Notes on Numerical Summaries and Distributions

Data and Variables
  • Data are values with context, usually in DATA FRAMES.

    • Rows are CASEs (individuals).

    • Columns are VARIABLEs (measurements).

  • Two variable types:

    • NUMERICAL: numbers where math applies.

    • CATEGORICAL: words or groups.

  • The DISTRIBUTION describes values and their frequencies, shown numerically and visually.

Describing Distributions
  • Numerical variables: described by center, shape, variation, percentiles, Z-scores.

  • Categorical variables: described by counts and proportions, often in contingency tables.

  • Common summary statistics: Mean, Median (center); Modality, Skewness (shape); Standard Deviation (SD), IQR (variation).

Measures of Central Tendency: Mean and Median
  • Mean ( \bar{y} = \frac{1}{n} \sum{i=1}^n yi ): The average; sensitive to outliers, best for symmetric distributions.

  • Median: The middle value (Q2); robust to outliers and skew, preferred in skewed distributions.

  • Always plot data alongside summaries.

Variability and Spread: SD, Variance, IQR, Range
  • Variance (\sigma^2 or s^2) and Standard Deviation (\sigma or s): Quantify dispersion around the mean. SD is the typical distance from the mean. (Sample SD uses n-1 denominator).

  • Interquartile Range (IQR): Spread of the middle 50% (Q3 - Q1).

  • Range: Maximum - Minimum.

Percentiles, Quantiles, and Extremes
  • Percentiles/Quantiles: Divide data into fixed points (e.g., Q1, Median (Q2), Q3).

  • Five-number summary: min, Q1, median, Q3, max.

Z-scores and Standardization
  • Z-score ( z = \frac{x - \bar{x}}{s} ): Indicates how many standard deviations an observation is from the mean. Enables comparison across different units/scales.

Modality and Shape of Distributions
  • Mode: Most common value(s) or peak(s).

  • Modality: Unimodal (one peak), Bimodal (two peaks), Multimodal (three+ peaks), Uniform (no clear mode).

  • Mean can be misleading for multimodal data; visual inspection is crucial.

Symmetry and Skewness
  • Symmetry: Distribution halves are mirror images; mean \approx median.

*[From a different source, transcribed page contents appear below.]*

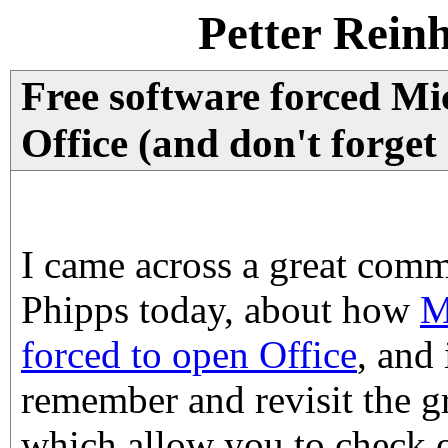
Petter Rein
Free software forced Mi
Office (and don't forget
I came across a great com
Phipps today, about how
M
forced to open Office
, and
remember and revisit the gr
which allow you to check o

  • Skewness (tail direction):

    • Left-skewed (negative): Longer left tail; mean < median.

    • Right-skewed (positive): Longer right tail; mean > median.

  • Outliers can pull the mean toward the tail.

Boxplots and the Five-Number Summary
  • Boxplots: Visual representation of the five-number summary.

    • Box spans from Q1 to Q3 (IQR).

    • Line inside box is the median (Q2).

    • Whiskers extend to 1.5 \times IQR; points beyond are outliers.

Outliers: Detection, Implications, and Robustness
  • Outlier: A case noticeably different from others.

  • Detection: Plot data; compare summaries with/without extreme values.

  • Impact: Outliers inflate mean and SD; median and IQR are more robust.

  • Handling: Investigate; don't automatically discard; they can reveal important phenomena.

Practical Implications: When to Prefer Mean vs Median
  • Symmetric, unimodal data: Use Mean \pm SD.

  • Skewed data or with outliers: Use Median \pm IQR.

  • Always report both (mean \pm SD and median \pm IQR) when appropriate, and include a plot.

Key Takeaways (Numerical Summaries)
  • Variability is as important as averages.

  • For skewed or outlier-rich data, median (with IQR) is better than mean (with SD).

  • Always pair summaries: Mean with SD; Median with IQR.

  • Always accompany summary statistics with a plot.

  • Consider reporting statistics with and without outliers if extreme values exist.